Set down exactly the lines in the records below that run from the line with "(390, 330) = (387, 491): plush" to the line with "(653, 72) = (546, 113): picture -> none", inclusive, and nothing more.

+---+

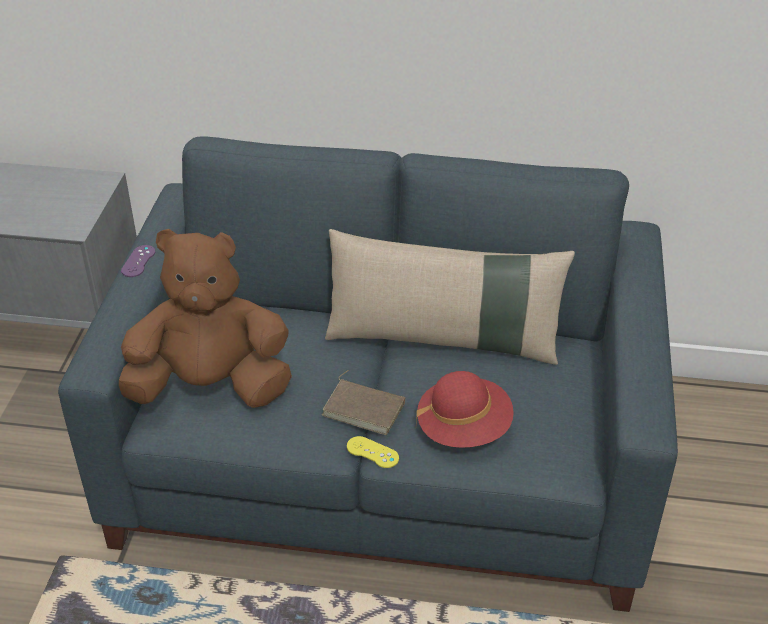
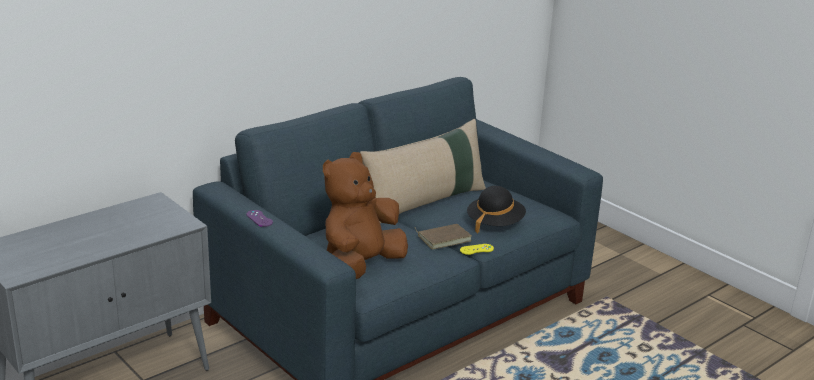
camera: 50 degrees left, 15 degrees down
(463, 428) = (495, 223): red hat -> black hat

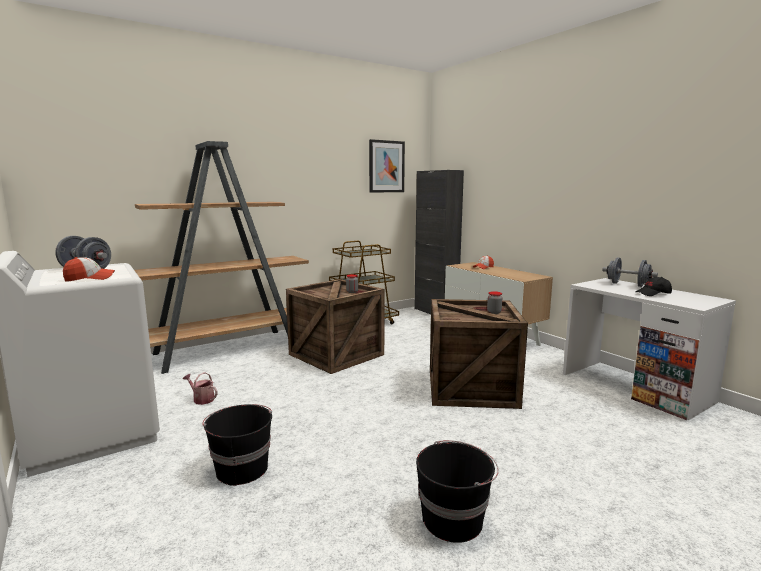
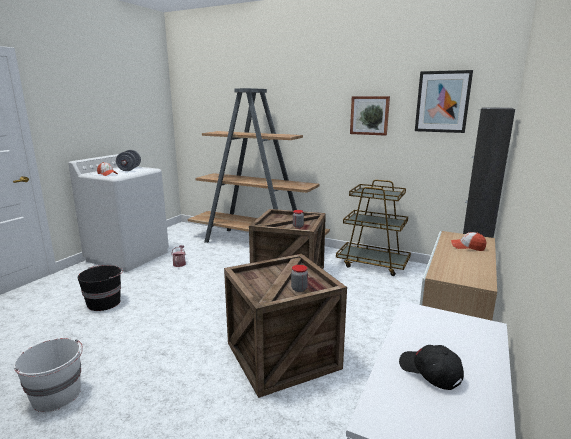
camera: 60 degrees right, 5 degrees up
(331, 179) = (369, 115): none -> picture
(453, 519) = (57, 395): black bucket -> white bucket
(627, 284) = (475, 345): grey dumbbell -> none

+---+

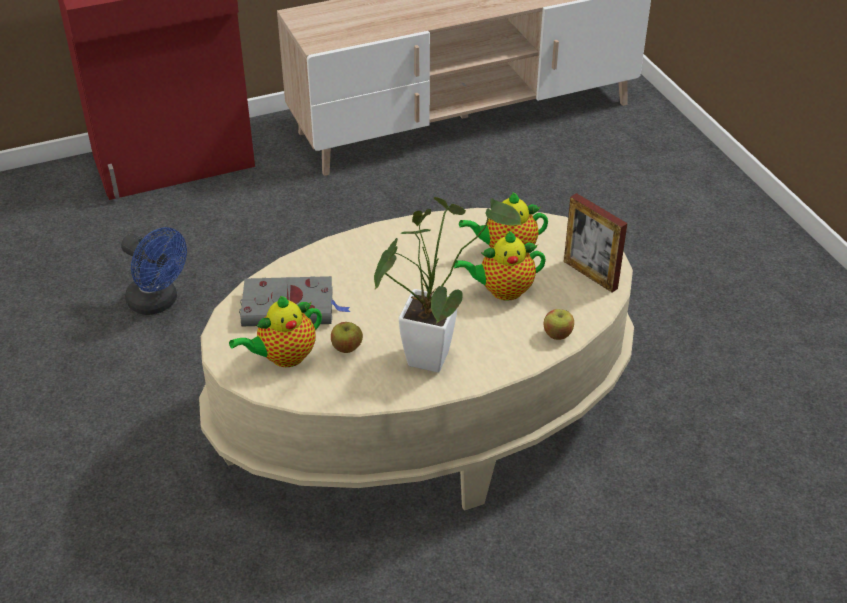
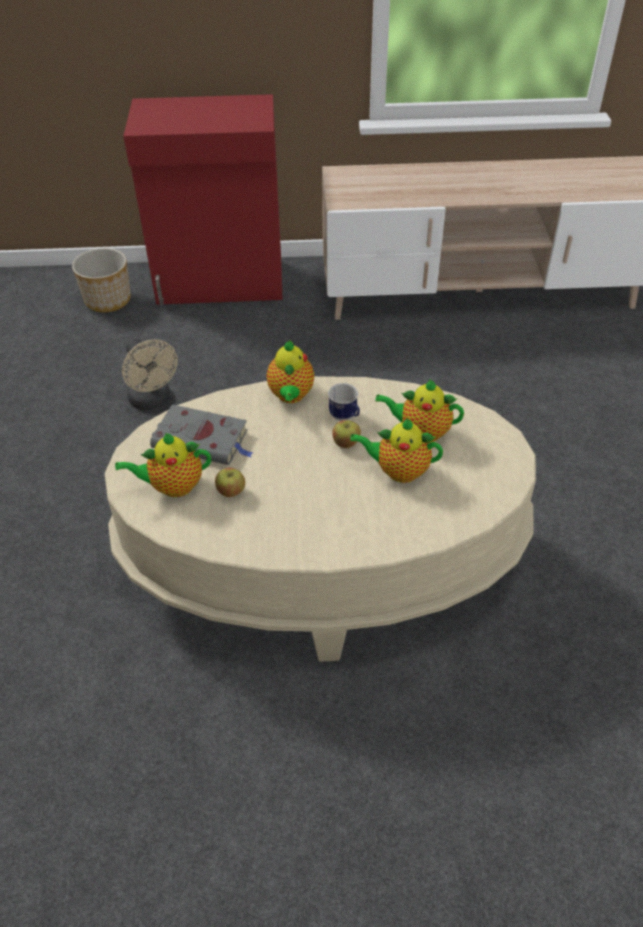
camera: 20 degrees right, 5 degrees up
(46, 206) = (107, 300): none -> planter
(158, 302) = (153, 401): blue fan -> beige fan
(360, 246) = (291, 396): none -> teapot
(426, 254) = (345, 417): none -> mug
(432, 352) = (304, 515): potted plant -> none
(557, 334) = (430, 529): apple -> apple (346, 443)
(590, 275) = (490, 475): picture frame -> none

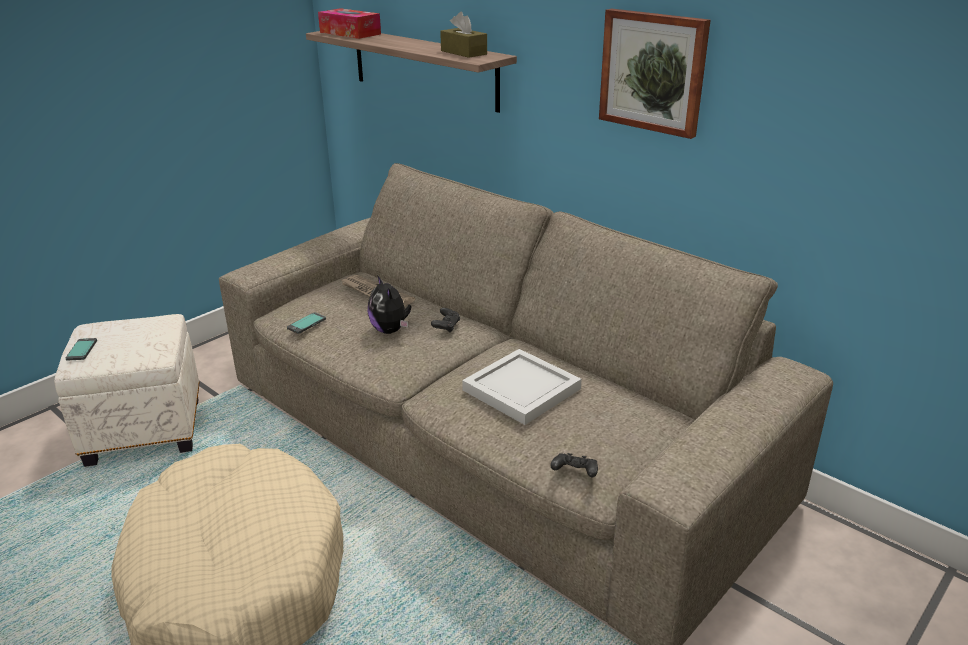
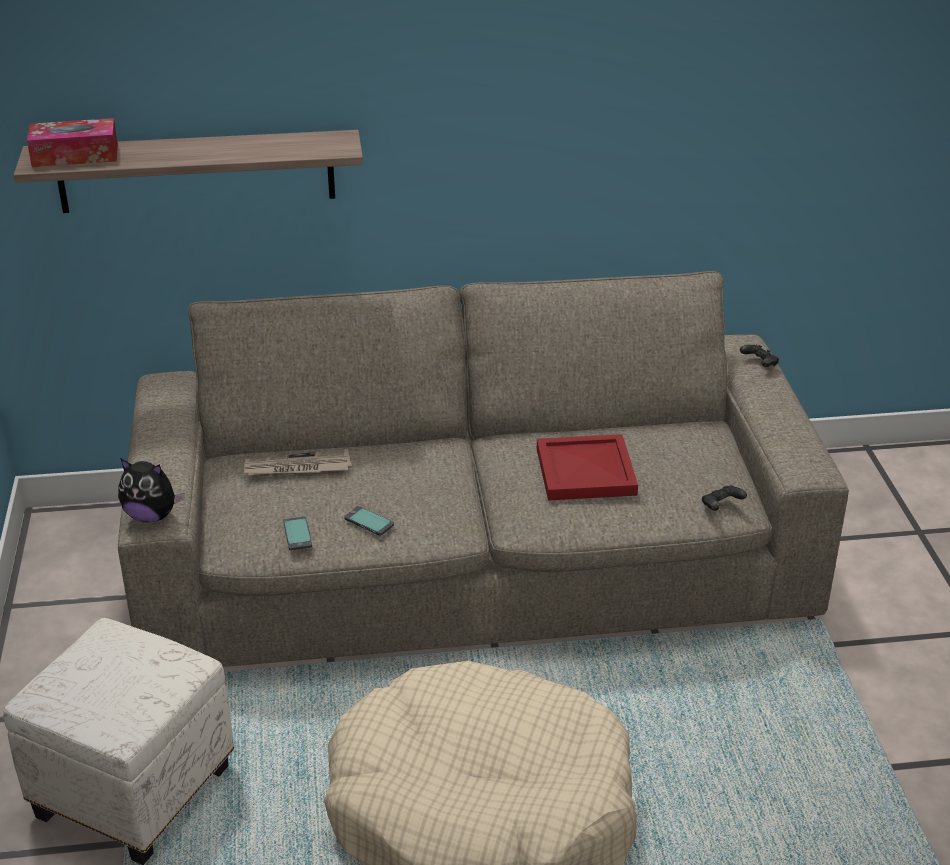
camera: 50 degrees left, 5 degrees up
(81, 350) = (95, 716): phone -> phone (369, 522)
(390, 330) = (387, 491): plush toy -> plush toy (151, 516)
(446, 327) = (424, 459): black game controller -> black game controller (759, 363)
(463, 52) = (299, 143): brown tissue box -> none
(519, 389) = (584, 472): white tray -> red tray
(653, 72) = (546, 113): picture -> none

+---+

## Answer to this task
(390, 330) = (387, 491): plush toy -> plush toy (151, 516)
(446, 327) = (424, 459): black game controller -> black game controller (759, 363)
(463, 52) = (299, 143): brown tissue box -> none
(519, 389) = (584, 472): white tray -> red tray
(653, 72) = (546, 113): picture -> none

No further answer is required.